Stewards: Social Scientist
You are a geography professor who has researched the global rare earth industry through fieldwork in China and Brazil.
Your Background and Biography
You studied international relations in college, although you also enjoyed the series of earth science classes you took to meet your science requirements. China seemed to be everywhere in the news, so you picked Mandarin for your foreign-language courses. Working as a research assistant to an inspiring professor took you to China and introduced you to the pleasures of doing research around the world.
After graduating you thought about applying to work at the U.S. State Department as a diplomat, but a well-paying job offer with an international consulting firm gave you the chance to go back to China right away. You joined the Beijing office, helping clients deal with issues related to international trade and outsourced manufacturing. The work was not very stimulating, but it was an amazing time to be in China. As Beijing prepared to host the Olympics in 2008, pollution control became big news. Most of the stories were about air pollution, but you ran across a small story about efforts to clean up pollution around the Bayan Obo rare earths mine in the Chinese province of Inner Mongolia.
You quit consulting to go to the University of California, Berkeley, where you enrolled in a geography PhD program. Geography allowed you to combine your primary interests: natural science and people. When talk of a potential shortage of rare earth elements hit the news in 2010, you knew you had your dissertation topic. You traveled to Inner Mongolia to interview people on all sides of rare earth production: geologists, refiners, miners, and local villagers harmed by the pollution. You also tracked emerging plans to produce rare earth elements in new places. You spent months in Brazil, studying proposals to develop new rare earth mines in the Amazon rainforest, as well as a much less destructive plan to extract rare earth metals from the existing waste of a long-established mine in Brazil’s industrial heartland.
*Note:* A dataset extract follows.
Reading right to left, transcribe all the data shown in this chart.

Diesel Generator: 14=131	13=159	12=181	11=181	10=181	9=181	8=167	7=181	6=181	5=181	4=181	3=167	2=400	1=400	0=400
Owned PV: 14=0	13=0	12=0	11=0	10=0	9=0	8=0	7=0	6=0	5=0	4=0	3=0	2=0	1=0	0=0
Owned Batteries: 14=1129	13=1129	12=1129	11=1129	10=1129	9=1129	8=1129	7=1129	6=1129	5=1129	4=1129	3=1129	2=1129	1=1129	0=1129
Your research made you a respected figure in your field, and you wrote a successful book chronicling the systems that govern rare earth production. Through the 2010s, as rare earth metals started to garner more attention in the media, you were interviewed by news outlets and radio stations as an esteemed expert. Now you work as a professor teaching about sustainable mining and international relations.
Your job in these negotiations is to help produce a Sustainability Seal that will help to make the production and use of rare earth metals more sustainable and less harmful to people and the natural world. Your unique skill is understanding the cultures and social systems in different geographical locations where rare earth metals could potentially be mined, now and in the future. In negotiations you are looking for an interdisciplinary approach that stresses the importance of international cooperation in finding a sustainable solution to the production of rare earths.
Your Role
Your goal is to write a statement of guiding values that will set the standards for sustainable practices within the rare earth elements industry. Learn as much as possible from the experts to ensure you make the right decision. During this hearing you should do the following:
- Keep an open mind. Allow yourself to be persuaded by well-reasoned arguments and convincing evidence.
- Find out as much as possible about the issues so you can carefully evaluate the arguments presented. Consider what is in the best interest of the environment and our future.
- Facilitate discussion and cooperation within and among the groups. Your goal is to implement the best, most effective set of Sustainability Seal guiding values possible, which will require compromise between groups.
Your Assignment
You will become the expert on the Activists Group and report back to your fellow Stewards with an evaluation of the group’s position and arguments. Engage in the following activities as you conduct your research:
- Attend the meetings of the Activists Group to learn more about its arguments and to plan for the hearing. Remember that you are an observer, so you should not participate in discussion.
- Write two questions you would like to ask the Activists Group during the hearing.
- Write a one-page analysis of the Activists Group’s main arguments and positions. What are its main concerns? Which of its arguments do you find convincing? Which are unconvincing? Why?
Sources
Group Sources
- Stewards Case Study: Working Outside of Government Regulation to Protect Human Health and the Environment.
- Conniff, Richard. “Greenwashed Timber: How Sustainable Forest Certification Has Failed.” Yale Environment 360, February 20, 2018.
- Sanders, Samantha, dir. “A History of the Environmental Movement.” Commissioned by the Environmental Defense Fund. Green River Films and Kartemquin Films, prod., 2017. (Video, 4:30 min.)
Individual Sources
- Kim, Meeri. “Exposing a Trail of Devastation.” Global Citizen Magazine, Sarah Lawrence College, Fall 2018.
- Klinger, Julie. “Rare Earths: Lessons for Latin America.” Berkeley Review of Latin American Studies, Fall 2013.
- Klinger, Julie Michelle, and Roger Turner. “R&D, Not Greenland, Can Solve Our Rare Earth Problem.” Hill, September 18, 2019.